Hi, currently SGEMMex partially supports FP16, in that it will accept inputs and outputs as FP16, but it does the internal operation as FP32. Pascal P100 is advertised as having twice the FP16 performance as FP32. Have NVIDIA updated SGEMMex to support FP16 operations yet? I can not find any mention of how to do this. It seems to only appear in marketing papers. So does it really exist or is NVIDIA marketing getting ahead of reality again?

hgemm:

http://docs.nvidia.com/cuda/cublas/index.html#cublas-lt-t-gt-gemm

if you try and run hgemm on a device that does not support it, you will get:

CUBLAS_STATUS_ARCH_MISMATCH

the device does not support double-precision or in the case of cublasHgemm the device does not support math in half precision

Since the current definition of Sgemmex is:

“This function is an extension of cublasSgemm where the input matrices and output matrices can have a lower precision but the computation is still done in float”

I’m not sure you’ll ever see Sgemmex modified to perform the calculation at half precision. That would more or less be contrary to the S in Sgemm

Amazing I have never seen HGEMM. Apparently it came out with 7.5!

Yes I would not expect SGEMMex to be changed if there is a HGEMM.

Sorry for doubting you Nvidia!

how do we know if the GTX 1080 supports HGEMM? Documentation is sparse to say the least!!!

No point using HGEMM now.

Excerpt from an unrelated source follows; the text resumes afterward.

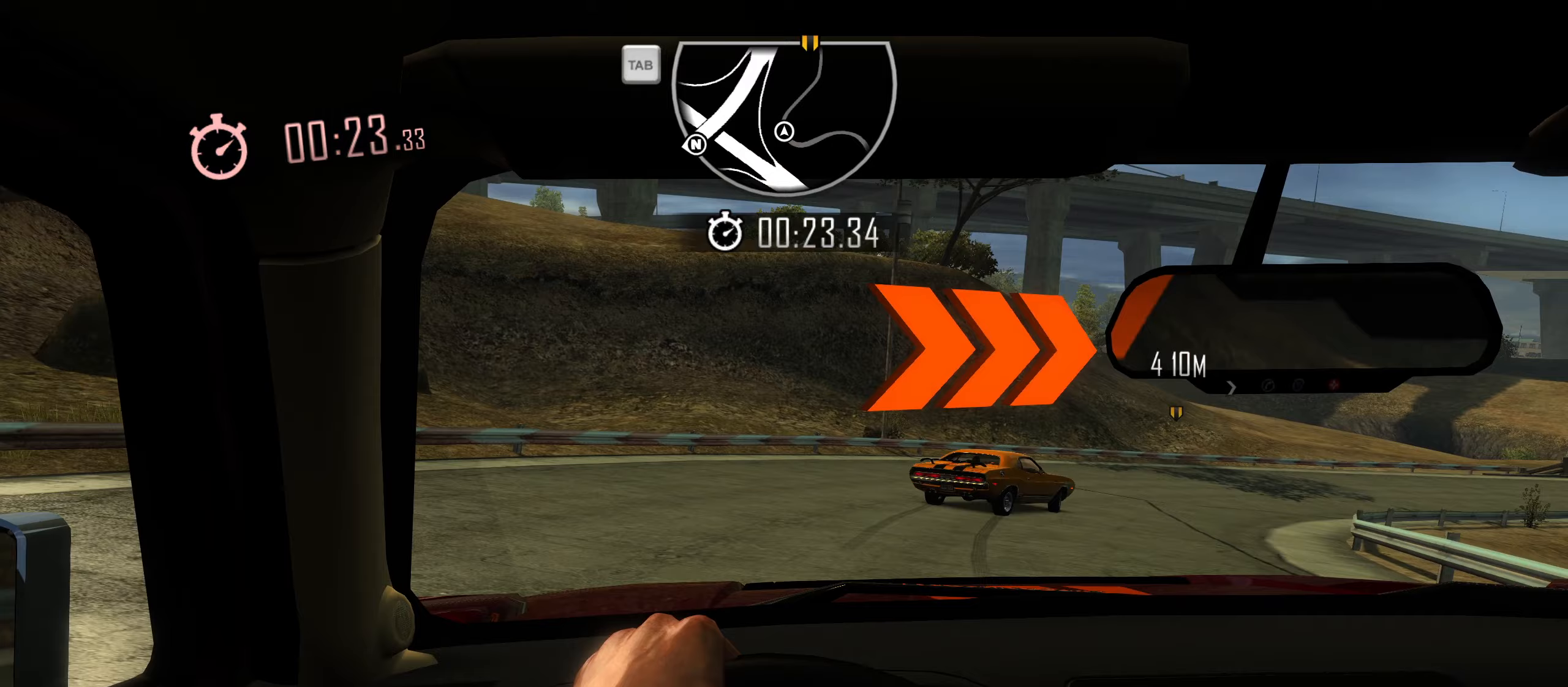
Gameplay with keyboard; each line is a JSON object with the keys held at the frame after it (dt_ms = milliseconds from this image to that frame). "events" lists presses ("down") and releases ("up") of "1", "2", "3", "4", "5", "6", "7", "8", "9", "a", "alt", "b", "c", "caps_lock", "ctrl", "d", "down", "e", "escape", "f", "f4", "f6", "f9", "left", "q", "r", "return", "right", "s", "shift", "space", "super", "tab", "tilde", "up", "w", "x" and "z" between this image and that frame as [ms after this image, input, new state], when the widget could be followed in between. No other keys are recorded. Mouse input is not recorded.
{"dt_ms": 217, "keys": ["a", "w"], "events": [[33, "a", "up"], [133, "a", "down"]]}
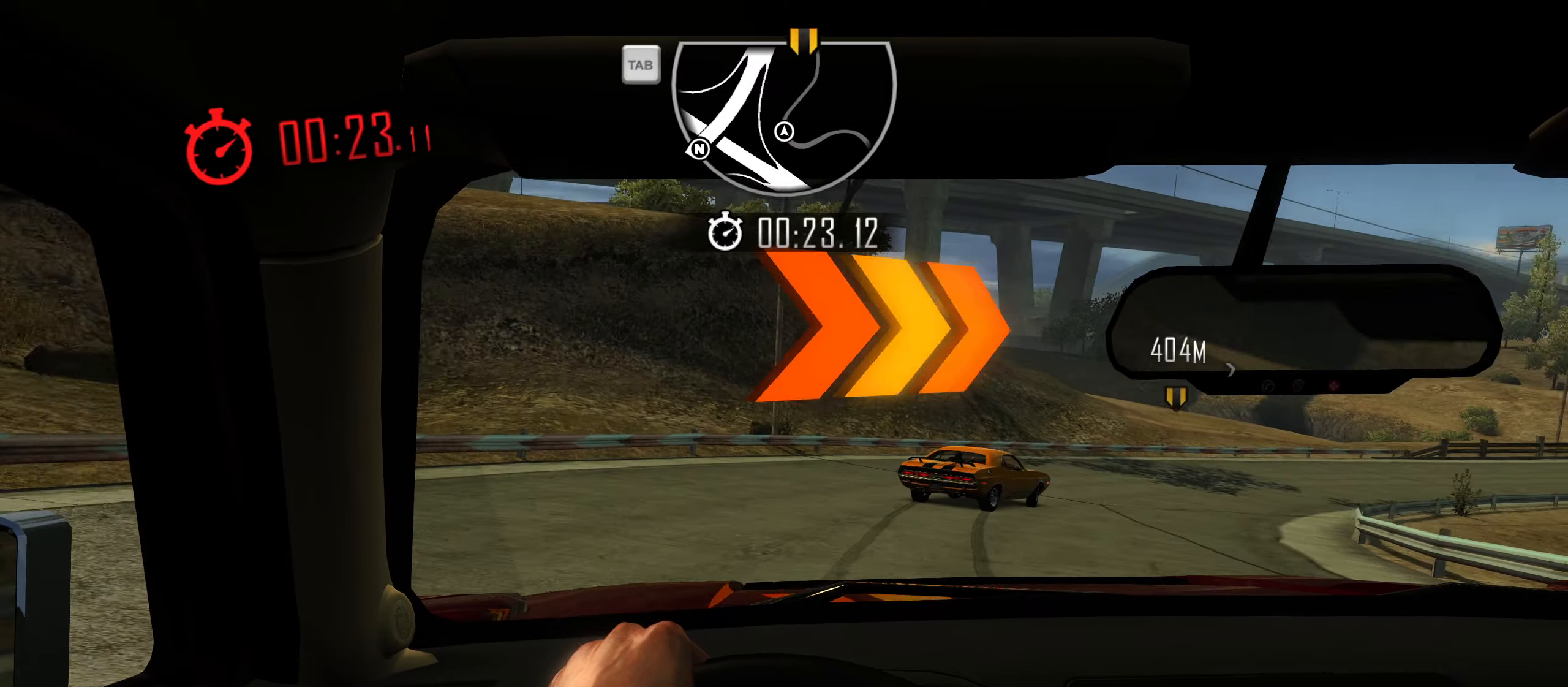
{"dt_ms": 500, "keys": ["w"], "events": [[16, "a", "up"], [66, "d", "down"], [483, "d", "up"]]}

HGEMM is only useful to the unreleased Tesla cards because GTX 1080 is 1/64 FP16 performance.

Your only option is to stick with SGEMMex halfs.

I just tried a little on using fp16 on P100 here:

Has anyone also benchmarked this performance? I wonder if there is a formal tool for doing this test. Is cublasHgemm representative enough?

GEMM on large (e.g. 8K x 8K), square matrices is usually a good indicator for peak floating-point throughput. But even a GEMM implementation that has been carefully crafted in native assembly language is unlikely to achieve more than 90% of the theoretical peak, for compiled versions it would typically be more like 70-75%. Note that throughput may differ somewhat by transpose mode, often the “NT” variant (i.e., no transpose on matrix A, transpose on matrix B) variant is the fastest.